The Focus Fusion Society Forums Focus Fusion Cafe Immortality Reply To: Toshiba's "Micro Nuclear Reactor" – it's not fusion, but it's here now

#10502
JimmyT
Participant

Rezwan wrote:

I saw an interesting statistic fairly recently. The gist of it was: If we eliminated all death from all forms of disease how long would the average individual live before he/she died from an accident/murder/other trauma.

The answer was around 600 years.

Really? I heard your outside lifespan is controlled by telomere, and is naturally considerably shorter than 600 years.

Allegedly, every time the cells in your body replicate (your body replaces most of its cells so that every 7 years you have a whole new set of cells – you’re constantly dropping cells and creating new cells. Only brain, heart and cancer cells are immortal – I think). In any case, as these cells replicate, the DNA does its thing and the new cell gets its copy of the previous cell – minus a few bits on the end. Some genes just drop off. Or they would be in danger of dropping off without telomere – but the telomere are limited to a fixed number of divisions…so that sets the limit on lifespan.

You have a built in termination date predicated on the length of this extra tail in your DNA. For most people it maxes out at 120 years. For many people considerably less.

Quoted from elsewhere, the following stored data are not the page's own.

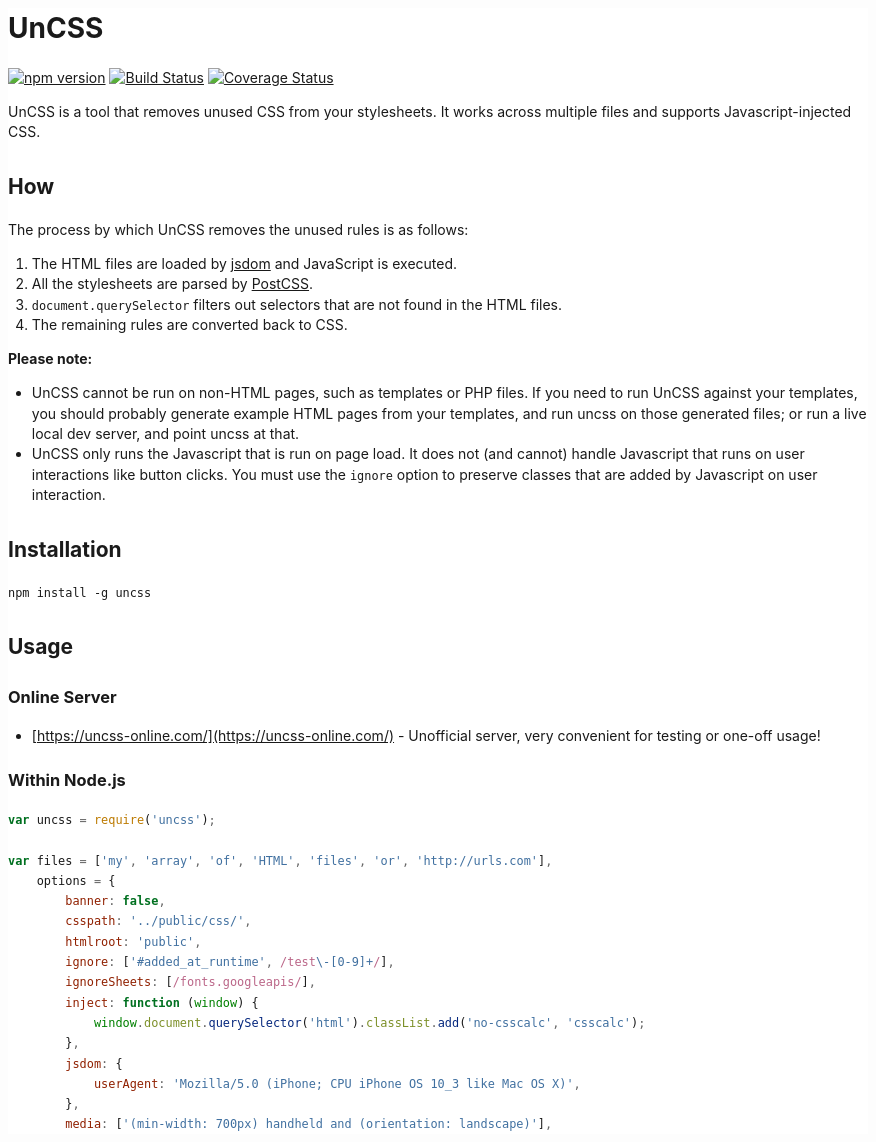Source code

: # UnCSS

[![npm version](https://img.shields.io/npm/v/uncss?logo=npm&logoColor=fff)](https://www.npmjs.com/package/uncss)
[![Build Status](https://img.shields.io/github/actions/workflow/status/uncss/uncss/test.yml?branch=master&label=Tests&logo=github)](https://github.com/uncss/uncss/actions/workflows/test.yml?query=branch%3Amaster)
[![Coverage Status](https://img.shields.io/coveralls/uncss/uncss?logo=coveralls)](https://coveralls.io/r/uncss/uncss?branch=master)

UnCSS is a tool that removes unused CSS from your stylesheets.
It works across multiple files and supports Javascript-injected CSS.

## How

The process by which UnCSS removes the unused rules is as follows:

1. The HTML files are loaded by [jsdom](https://github.com/tmpvar/jsdom) and JavaScript is executed.
2. All the stylesheets are parsed by [PostCSS](https://github.com/postcss/postcss).
3. `document.querySelector` filters out selectors that are not found in the HTML files.
4. The remaining rules are converted back to CSS.

**Please note:**

-   UnCSS cannot be run on non-HTML pages, such as templates or PHP files. If you need to run UnCSS against your templates, you should probably generate example HTML pages from your templates, and run uncss on those generated files; or run a live local dev server, and point uncss at that.
-   UnCSS only runs the Javascript that is run on page load. It does not (and cannot) handle Javascript that runs on user interactions like button clicks. You must use the `ignore` option to preserve classes that are added by Javascript on user interaction.

## Installation

```shell
npm install -g uncss
```

## Usage

### Online Server

-   [https://uncss-online.com/](https://uncss-online.com/) - Unofficial server, very convenient for testing or one-off usage!

### Within Node.js

```js
var uncss = require('uncss');

var files = ['my', 'array', 'of', 'HTML', 'files', 'or', 'http://urls.com'],
    options = {
        banner: false,
        csspath: '../public/css/',
        htmlroot: 'public',
        ignore: ['#added_at_runtime', /test\-[0-9]+/],
        ignoreSheets: [/fonts.googleapis/],
        inject: function (window) {
            window.document.querySelector('html').classList.add('no-csscalc', 'csscalc');
        },
        jsdom: {
            userAgent: 'Mozilla/5.0 (iPhone; CPU iPhone OS 10_3 like Mac OS X)',
        },
        media: ['(min-width: 700px) handheld and (orientation: landscape)'],
```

So, without disease, you would nevertheless, at some point, in a peak state of health – just keel over because your time is up.

Use it well.

The Methuselah Foundation considers old age to be a disease. And I have adopted their view. Hence my comment “absent all diseases” is meant to include old age. And you are right, the telomere problem is one of the major obstacles in curing this disease.

My broader point was: Even if we eliminate all diseases as a cause of death, we will not have become immortal.